In this better example, Clinton is the scorpion that will sting Obama and force them both to drown just because that is what she does.

The more familiar Dowd themes get touched on just to keep them current. We have a reference to Obama refusing food:
Even though people at diners kept trying to fatten up Obama — he drew the line at gravy — he looked increasingly diaphanous, like anti-matter to Hillary’s matter.
Which also included the Crossword Clue Or The Week® for 'diaphanous' which is evocative of butterflies and gauzy flightiness. While not completely efeminizing Barack, it will do.

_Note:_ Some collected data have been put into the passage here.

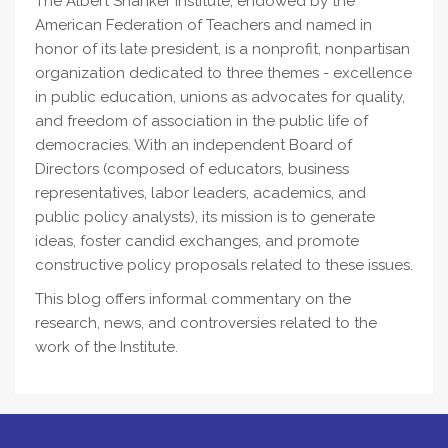
The Albert Shanker Institute, endowed by the
American Federation of Teachers and named in
honor of its late president, is a nonprofit, nonpartisan
organization dedicated to three themes - excellence
in public education, unions as advocates for quality,
and freedom of association in the public life of
democracies. With an independent Board of
Directors (composed of educators, business
representatives, labor leaders, academics, and
public policy analysts), its mission is to generate
ideas, foster candid exchanges, and promote
constructive policy proposals related to these issues.
This blog offers informal commentary on the
research, news, and controversies related to the
work of the Institute.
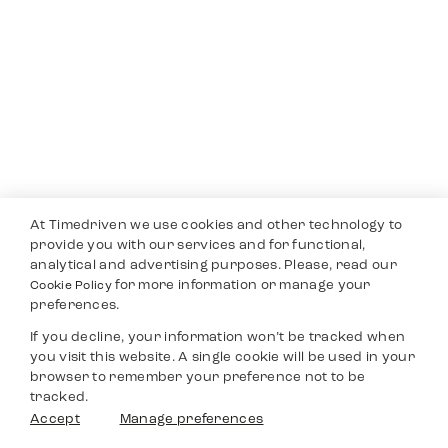
At Timedriven we use cookies and other technology to
provide you with our services and for functional,
analytical and advertising purposes. Please, read our
for more information or manage your
Cookie Policy
preferences.
If you decline, your information won’t be tracked when
you visit this website. A single cookie will be used in your
browser to remember your preference not to be
tracked.
Accept
Manage preferences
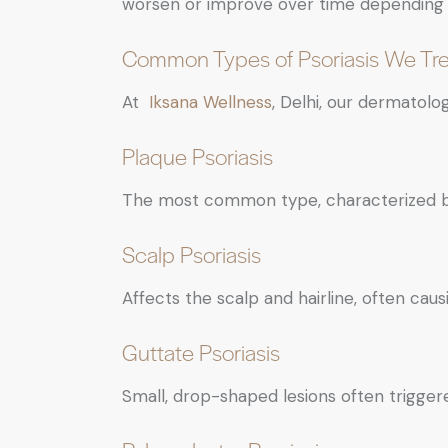
worsen or improve over time depending 
Common Types of Psoriasis We Tre
At
Iksana Wellness
, Delhi, our dermatolog
Plaque Psoriasis
The most common type, characterized by 
Scalp Psoriasis
Affects the scalp and hairline, often causi
Guttate Psoriasis
Small, drop-shaped lesions often triggere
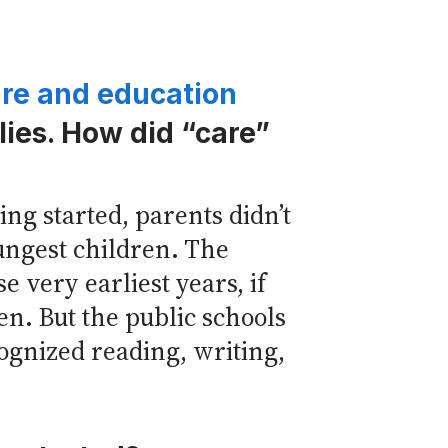
are and education
lies. How did “care”
g started, parents didn’t
ungest children. The
 very earliest years, if
en. But the public schools
cognized reading, writing,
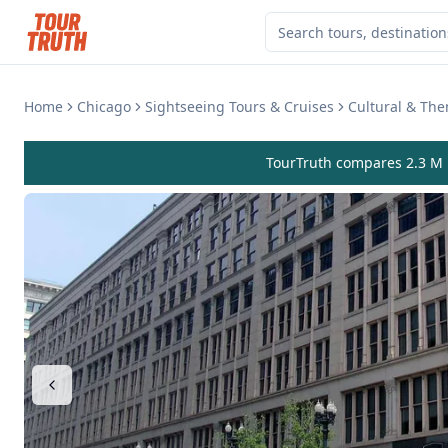
Home
Chicago
Sightseeing Tours & Cruises
Cultural & Th
TourTruth compares 2.3 M r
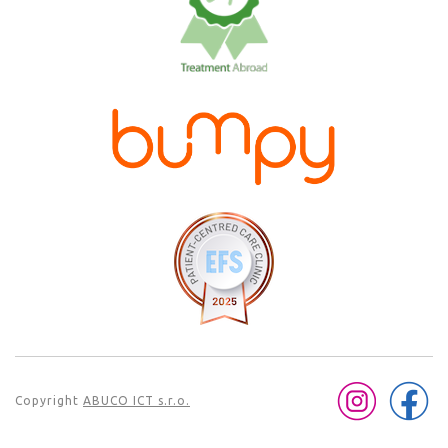
Copyright
ABUCO ICT s.r.o.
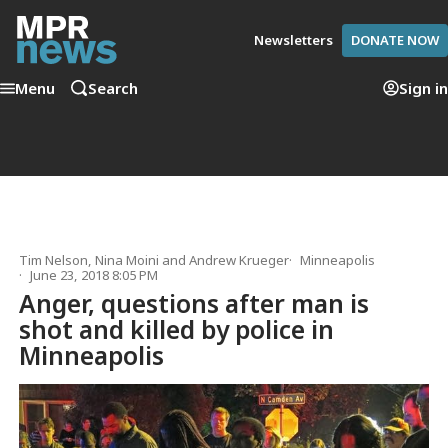
Newsletters
DONATE NOW
Menu
Search
Sign in
Tim Nelson
,
Nina Moini
and
Andrew Krueger
Minneapolis
June 23, 2018 8:05 PM
Anger, questions after man is
shot and killed by police in
Minneapolis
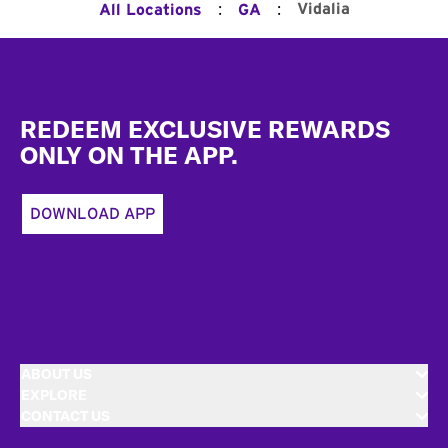
:
:
Vidalia
All Locations
GA
Footer
REDEEM EXCLUSIVE REWARDS
ONLY ON THE APP.
DOWNLOAD APP
ABOUT US
EXPLORE
CONTACT US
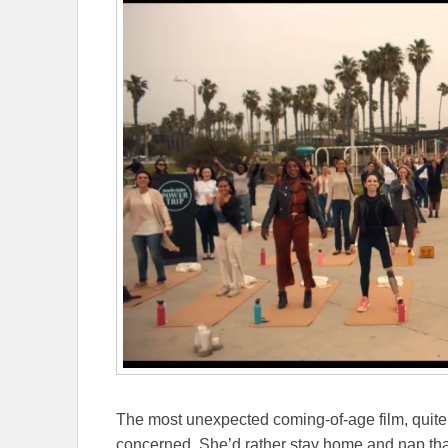
The most unexpected coming-of-age film, quite li
concerned. She’d rather stay home and nap than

Maureen Dowd is no darling of Media Matters, the left wing Truth Squad and enforcer of political correctness. They have been on her for daring to call Clinton a vampire (here’s my take on that column and a typically rabid Media Matters over-reaction). She seems to be daring them to come after her for quoting an Indiana voter that thinks Barack is Muslim.
In a restaurant in Greenwood on Tuesday, Obama approached an older white guy who waved him off, muttering afterwards to a reporter: “I can’t stand him. He’s a Muslim. He’s not even pro-American as far as I’m concerned.”
Dowd does nothing to dispel the obvious misimpression this voter has. And really that sort of mistake is beyond correction. It is a Big Lie spread among rabid right-wingers that has taken hold in the zeitgeist. I’m just waiting for the accusations that Dowd is a foot soldier and dupe for the McCain campaign for observing that the meme is out there. Hand-wringing liberal outrage in four, three, two, wait for it…

Knocking Dowd for pointing out the weaknesses of Democratic candidates is a fool's game. It's her nature to do so, no matter who ends up drowning. Just like the scorpion.